* [Written tasks]
1) From the passage on green living, write out the words starting at "Want to walk" and ending at "to your door.".
2) Answer these questions using the passage on green living:
(a) What three things does it list as examples of the "Green" way making the planet sicker?
(b) What does it say walking takes that must be replaced through food?
(c) What package does the deliveryman bring to the door?

* [Passage]
|The Flying Global Warming Monster|
But no amount of tips is ever enough. Because there is no such thing as a green lifestyle. Trying to do things the "Green" way usually ends up being worse for the environment. From ethanol to reusable bags to organic food, everything you do only makes the planet sicker.
Want to walk to the store instead of driving? No, you're not saving the planet. You're killing it. Because walking takes energy which must be replaced through food. And producing food for human consumption is bad for the environment. (There is now a heady debate among environmentalists whether it's better to exercise and burn calories or to remain fat. Either way a lot of food gets consumed.) Don't think that you can get out of the conundrum by shopping online. Do you have any idea how many carbon emissions are expended by having a delivery van come to your house. Or how many calories the deliveryman must consume in order to get that package of sweaters to your door.

* [Data provided]
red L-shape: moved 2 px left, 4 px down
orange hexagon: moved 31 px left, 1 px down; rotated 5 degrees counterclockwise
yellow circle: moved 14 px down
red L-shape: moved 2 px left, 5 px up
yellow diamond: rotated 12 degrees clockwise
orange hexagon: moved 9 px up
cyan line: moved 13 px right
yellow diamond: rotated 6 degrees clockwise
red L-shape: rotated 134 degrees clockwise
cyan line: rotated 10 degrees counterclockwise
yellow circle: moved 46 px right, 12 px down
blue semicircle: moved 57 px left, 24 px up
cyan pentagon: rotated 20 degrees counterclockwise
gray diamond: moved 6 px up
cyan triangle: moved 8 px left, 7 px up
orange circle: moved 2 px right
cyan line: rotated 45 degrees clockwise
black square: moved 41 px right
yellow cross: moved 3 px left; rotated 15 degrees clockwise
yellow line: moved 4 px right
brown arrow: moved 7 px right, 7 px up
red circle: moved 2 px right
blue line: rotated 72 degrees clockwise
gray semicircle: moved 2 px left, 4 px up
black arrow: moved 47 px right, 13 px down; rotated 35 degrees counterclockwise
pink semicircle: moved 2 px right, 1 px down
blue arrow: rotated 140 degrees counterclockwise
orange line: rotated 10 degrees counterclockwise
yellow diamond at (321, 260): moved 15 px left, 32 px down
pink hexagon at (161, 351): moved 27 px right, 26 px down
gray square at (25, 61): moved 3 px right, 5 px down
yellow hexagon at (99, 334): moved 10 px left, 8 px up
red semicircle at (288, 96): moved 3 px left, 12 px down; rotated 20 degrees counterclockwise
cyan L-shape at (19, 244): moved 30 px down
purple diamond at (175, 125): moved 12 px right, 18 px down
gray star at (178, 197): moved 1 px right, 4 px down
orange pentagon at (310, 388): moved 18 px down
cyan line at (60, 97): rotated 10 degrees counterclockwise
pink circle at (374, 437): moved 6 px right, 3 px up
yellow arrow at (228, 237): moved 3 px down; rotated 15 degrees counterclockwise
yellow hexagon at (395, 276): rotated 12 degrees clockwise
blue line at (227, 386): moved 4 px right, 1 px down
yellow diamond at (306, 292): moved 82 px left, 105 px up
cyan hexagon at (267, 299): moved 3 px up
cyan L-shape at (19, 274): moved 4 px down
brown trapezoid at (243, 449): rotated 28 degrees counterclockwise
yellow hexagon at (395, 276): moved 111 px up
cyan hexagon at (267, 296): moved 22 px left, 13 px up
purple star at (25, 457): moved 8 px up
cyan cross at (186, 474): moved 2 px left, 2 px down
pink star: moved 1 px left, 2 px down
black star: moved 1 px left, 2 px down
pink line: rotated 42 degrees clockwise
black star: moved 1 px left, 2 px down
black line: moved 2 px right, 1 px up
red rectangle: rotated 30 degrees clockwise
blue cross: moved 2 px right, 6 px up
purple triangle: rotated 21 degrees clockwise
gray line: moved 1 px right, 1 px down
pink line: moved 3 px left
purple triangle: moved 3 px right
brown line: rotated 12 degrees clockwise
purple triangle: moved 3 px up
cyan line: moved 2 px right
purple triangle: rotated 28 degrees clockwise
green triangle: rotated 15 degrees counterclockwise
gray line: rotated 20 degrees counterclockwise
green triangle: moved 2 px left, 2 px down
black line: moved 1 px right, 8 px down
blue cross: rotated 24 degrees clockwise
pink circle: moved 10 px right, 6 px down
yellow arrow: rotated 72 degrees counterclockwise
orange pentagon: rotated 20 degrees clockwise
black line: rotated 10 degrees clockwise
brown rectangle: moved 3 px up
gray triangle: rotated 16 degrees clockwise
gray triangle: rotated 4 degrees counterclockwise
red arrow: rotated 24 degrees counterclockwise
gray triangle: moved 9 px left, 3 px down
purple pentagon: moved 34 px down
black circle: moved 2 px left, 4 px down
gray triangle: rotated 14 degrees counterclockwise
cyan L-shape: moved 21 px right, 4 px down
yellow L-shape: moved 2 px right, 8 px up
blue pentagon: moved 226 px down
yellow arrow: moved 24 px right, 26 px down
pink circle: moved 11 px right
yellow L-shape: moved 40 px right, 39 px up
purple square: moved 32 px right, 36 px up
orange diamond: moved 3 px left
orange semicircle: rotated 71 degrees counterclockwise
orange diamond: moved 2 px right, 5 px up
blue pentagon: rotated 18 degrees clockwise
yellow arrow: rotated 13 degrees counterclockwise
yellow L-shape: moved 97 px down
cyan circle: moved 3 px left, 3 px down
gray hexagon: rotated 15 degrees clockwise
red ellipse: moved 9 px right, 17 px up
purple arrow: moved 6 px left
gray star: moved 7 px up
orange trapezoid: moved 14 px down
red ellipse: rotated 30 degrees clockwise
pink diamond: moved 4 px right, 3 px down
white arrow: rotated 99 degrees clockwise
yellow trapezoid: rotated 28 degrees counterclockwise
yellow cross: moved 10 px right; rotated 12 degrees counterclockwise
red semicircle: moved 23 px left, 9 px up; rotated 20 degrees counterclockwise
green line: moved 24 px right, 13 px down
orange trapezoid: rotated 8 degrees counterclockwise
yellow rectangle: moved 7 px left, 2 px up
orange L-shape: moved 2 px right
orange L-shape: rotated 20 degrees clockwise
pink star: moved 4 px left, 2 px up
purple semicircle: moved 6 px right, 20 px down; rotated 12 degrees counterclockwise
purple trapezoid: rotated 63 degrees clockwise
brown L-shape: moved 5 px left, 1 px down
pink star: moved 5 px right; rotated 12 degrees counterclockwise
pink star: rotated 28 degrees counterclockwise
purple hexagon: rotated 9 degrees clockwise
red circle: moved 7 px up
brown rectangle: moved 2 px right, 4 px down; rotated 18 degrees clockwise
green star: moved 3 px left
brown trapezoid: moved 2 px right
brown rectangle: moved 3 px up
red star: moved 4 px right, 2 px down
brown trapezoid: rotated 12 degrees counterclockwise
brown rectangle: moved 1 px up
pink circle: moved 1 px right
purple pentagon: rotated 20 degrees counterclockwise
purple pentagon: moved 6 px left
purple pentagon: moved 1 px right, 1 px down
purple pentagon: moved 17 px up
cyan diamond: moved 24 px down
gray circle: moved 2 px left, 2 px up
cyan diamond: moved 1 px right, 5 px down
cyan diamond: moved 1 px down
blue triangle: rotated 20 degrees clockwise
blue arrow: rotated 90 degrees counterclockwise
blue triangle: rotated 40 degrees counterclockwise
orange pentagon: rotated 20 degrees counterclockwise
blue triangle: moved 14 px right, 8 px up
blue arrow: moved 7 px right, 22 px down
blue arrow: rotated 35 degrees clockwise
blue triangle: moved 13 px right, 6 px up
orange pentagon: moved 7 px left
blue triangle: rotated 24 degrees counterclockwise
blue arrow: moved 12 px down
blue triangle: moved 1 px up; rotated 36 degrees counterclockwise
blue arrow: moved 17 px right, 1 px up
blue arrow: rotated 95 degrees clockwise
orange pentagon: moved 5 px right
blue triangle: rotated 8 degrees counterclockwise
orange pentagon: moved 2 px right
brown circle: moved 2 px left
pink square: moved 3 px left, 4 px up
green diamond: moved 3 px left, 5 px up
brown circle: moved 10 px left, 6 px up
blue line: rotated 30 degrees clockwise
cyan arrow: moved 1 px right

* [Solutions in order]
1)
Want to walk to the store instead of driving? No, you're not saving the planet. You're killing it. Because walking takes energy which must be replaced through food. And producing food for human consumption is bad for the environment. (There is now a heady debate among environmentalists whether it's better to exercise and burn calories or to remain fat. Either way a lot of food gets consumed.) Don't think that you can get out of the conundrum by shopping online. Do you have any idea how many carbon emissions are expended by having a delivery van come to your house. Or how many calories the deliveryman must consume in order to get that package of sweaters to your door.

2)
(a) Ethanol, reusable bags, and organic food.
(b) Energy.
(c) A package of sweaters.